Un peu plus d’un an après avoir été saisi par Mobilians-ESR, l’UNIDEC et la Fédération des Motards en Colère, le Conseil d’État a rendu ses conclusions sur la légalité du décret 2024-444 du 17 mai 2024 qui limite l’utilisation du CPF au financement d’un premier permis.
La décision est tombée le 24 juillet 2025 : le Conseil d’État a rejeté le recours déposé en juin 2024 par Mobilians-ESR, l’UNIDEC et la Fédération des Motards en Colère, visant à faire annuler le décret 2024-444 du 17 mai 2024 qui limite l’utilisation du CPF au financement d’un premier permis (hors permis PL et remorque). Pour rappel, depuis fin mai 2024, les détenteurs d’un permis B, ne peuvent plus mobiliser leur CPF pour financer un permis moto (même si ce permis est nécessaire pour leur activité professionnelle), alors que la loi Houlié entrée en application le 1er janvier 2024, le permettait.

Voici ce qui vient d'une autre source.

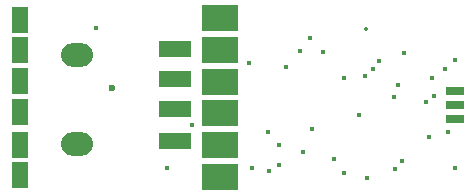
<source format=gbr>
G04 #@! TF.FileFunction,Soldermask,Bot*
%FSLAX46Y46*%
G04 Gerber Fmt 4.6, Leading zero omitted, Abs format (unit mm)*
G04 Created by KiCad (PCBNEW 4.0.2-stable) date 2016-05-09 23:30:04*
%MOMM*%
G01*
G04 APERTURE LIST*
%ADD10C,0.020000*%
%ADD11R,2.800000X1.400000*%
%ADD12O,2.700000X2.000000*%
%ADD13R,1.524000X0.800000*%
%ADD14R,2.830000X1.400000*%
%ADD15R,1.400000X2.200000*%
%ADD16C,0.400000*%
%ADD17C,0.600000*%
%ADD18C,0.350000*%
G04 APERTURE END LIST*
D10*
D11*
X47600000Y-173650000D03*
D12*
X39350000Y-166350000D03*
X39350000Y-173900000D03*
D10*
G36*
X52900000Y-169700000D02*
X49900000Y-169700000D01*
X49900000Y-167500000D01*
X52900000Y-167500000D01*
X52900000Y-169700000D01*
X52900000Y-169700000D01*
G37*
G36*
X52900000Y-167000000D02*
X49900000Y-167000000D01*
X49900000Y-164800000D01*
X52900000Y-164800000D01*
X52900000Y-167000000D01*
X52900000Y-167000000D01*
G37*
G36*
X52900000Y-164300000D02*
X49900000Y-164300000D01*
X49900000Y-162100000D01*
X52900000Y-162100000D01*
X52900000Y-164300000D01*
X52900000Y-164300000D01*
G37*
G36*
X49900000Y-170200000D02*
X52900000Y-170200000D01*
X52900000Y-172400000D01*
X49900000Y-172400000D01*
X49900000Y-170200000D01*
X49900000Y-170200000D01*
G37*
G36*
X52900000Y-175100000D02*
X49900000Y-175100000D01*
X49900000Y-172900000D01*
X52900000Y-172900000D01*
X52900000Y-175100000D01*
X52900000Y-175100000D01*
G37*
G36*
X52900000Y-177800000D02*
X49900000Y-177800000D01*
X49900000Y-175600000D01*
X52900000Y-175600000D01*
X52900000Y-177800000D01*
X52900000Y-177800000D01*
G37*
D13*
X71300000Y-169400000D03*
X71300000Y-170600000D03*
X71300000Y-171800000D03*
D11*
X47600000Y-165800000D03*
X47600000Y-168400000D03*
D14*
X47600000Y-170950000D03*
D15*
X34450000Y-171150000D03*
X34450000Y-173950000D03*
X34450000Y-176550000D03*
X34450000Y-168550000D03*
X34450000Y-163350000D03*
X34450000Y-165900000D03*
D16*
X50450000Y-174300000D03*
X34700000Y-165950000D03*
X64900000Y-166900000D03*
X56450000Y-175700000D03*
X59000000Y-164900000D03*
X54100000Y-175900000D03*
X71300000Y-166800000D03*
X61900000Y-168300000D03*
X60100000Y-166100000D03*
X70450000Y-167500000D03*
D17*
X42250000Y-169150000D03*
D16*
X49050000Y-172250000D03*
X71350000Y-175900000D03*
D18*
X63750000Y-164150000D03*
D16*
X47600000Y-165800000D03*
X69150000Y-173300000D03*
X69350000Y-168300000D03*
X57000000Y-167400000D03*
X59200000Y-172600000D03*
X47650000Y-168200000D03*
X66200000Y-176000000D03*
X61900000Y-176300000D03*
X69500000Y-169800000D03*
X63150000Y-171400000D03*
X61100000Y-175150000D03*
X58450000Y-174600000D03*
X56400000Y-174000000D03*
X47600000Y-170950000D03*
X46900000Y-175900000D03*
X34700000Y-171250000D03*
X55500000Y-172900000D03*
X34700000Y-173950000D03*
X53900000Y-167000000D03*
X66150000Y-169900000D03*
X63900000Y-176750000D03*
X40900000Y-164050000D03*
X55600000Y-176200000D03*
X34650000Y-168400000D03*
X63700000Y-168100000D03*
X34700000Y-176550000D03*
X66850000Y-175300000D03*
X58200000Y-166000000D03*
X70700000Y-172900000D03*
X66500000Y-168900000D03*
X68900000Y-170300000D03*
X67000000Y-166200000D03*
X64350000Y-167500000D03*
M02*

</source>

Un rejet qui porte sur trois points
Pour expliquer cette décision, le rapporteur public indique que contrairement à ce qui était avancé par les requérants, le décret a bien été pris dans l’esprit de la loi. En d’autres termes, le texte de la loi n° 2023-479 du 21 juin 2023 visant à faciliter le passage et l'obtention de l'examen du permis de conduire indiquait bien que « les conditions et les modalités » seraient « précisées par décret », ce qui a été fait. Autre point de contestation avancé par les organisations professionnelles : la méconnaissance par le décret du principe d’égalité entre les différents bénéficiaires du CPF. Un argument également rejeté par le Conseil d’État qui estime que les titulaires d’un premier permis sont moins entravés dans leur déplacement et dans leur recherche de reconversion professionnelle que ceux qui ne le sont pas. Le Conseil d’État considère donc qu’il n’y a pas de différence de situation. Enfin, troisième et dernier point, le Conseil d’État rejette la demande par les organisations professionnelles de mettre en place un dispositif de contrôles renforcés pour éviter tout détournement du dispositif et en l’occurrence une utilisation indue d’argent public. Une décision que le Conseil d’État motive par une mesure difficile à mettre en œuvre et qui pourrait se révéler peu efficace car il est difficile de scruter les motivations de chaque demandeur.
Déçues, mais pas vaincues
Les organisations professionnelles ont pris acte de cette décision, mais ne comptent pas pour autant abdiquer. Alors que des bruits de couloirs évoquent un éventuel plafonnement du montant de la prise en charge via le CPF de la formation au permis de conduire, Patrice Bessone, président de Mobilians-ESR, dénonce « une attaque en règle de l’Exécutif sur les auto-écoles ». Il réclame désormais qu’un nouveau texte permette non pas de financer un premier permis, mais un seul permis. Ainsi, un titulaire du permis B qui aurait financé sa formation avec des fonds autres que son CPF pourrait mobiliser une fois son CPF pour financer la formation à un autre permis (moto, par exemple). Est-ce possible ?
Quelle suite donner à cette décision du Conseil d’État ?
Comme l’expliquait lors du congrès de Mobilians-ESR en juin 2025, Sacha Houlié, député de la Vienne à l’origine de la loi éponyme, il y aurait effectivement une possibilité de modifier la loi du 21 juin 2023, mais cela ne peut se faire que par l’adoption par le parlement d’une « nouvelle loi qui contrerait la loi actuelle. On pourrait, par exemple, tenter de l’inscrire dans la loi de Finance, à l’autonome 2025 ». C’est sur cette option que table en effet, Mobilians-ESR.
Mais compte tenu de la fragilité du gouvernement face à une colère sociale qui monte crescendo en ce mois de septembre, Patrice Bessone confie « attendre début octobre pour organiser une réunion de travail sur le thème du CPF avec le député Houlié afin d’étudier le mode d’action à mettre en place ». Quoi qu’il en soit, le chemin d’une modification de la loi du 21 juin 2023 s’annonce semé d’embûches, car comme l’expliquait Sacha Houlié, en juin dernier : « Compte tenu de la situation actuelle de la répartition des voix entre les différents partis à l’Assemblée nationale, le gouvernement n’a plus la main ». Pour autant, Patrice Bessone veut rester optimiste.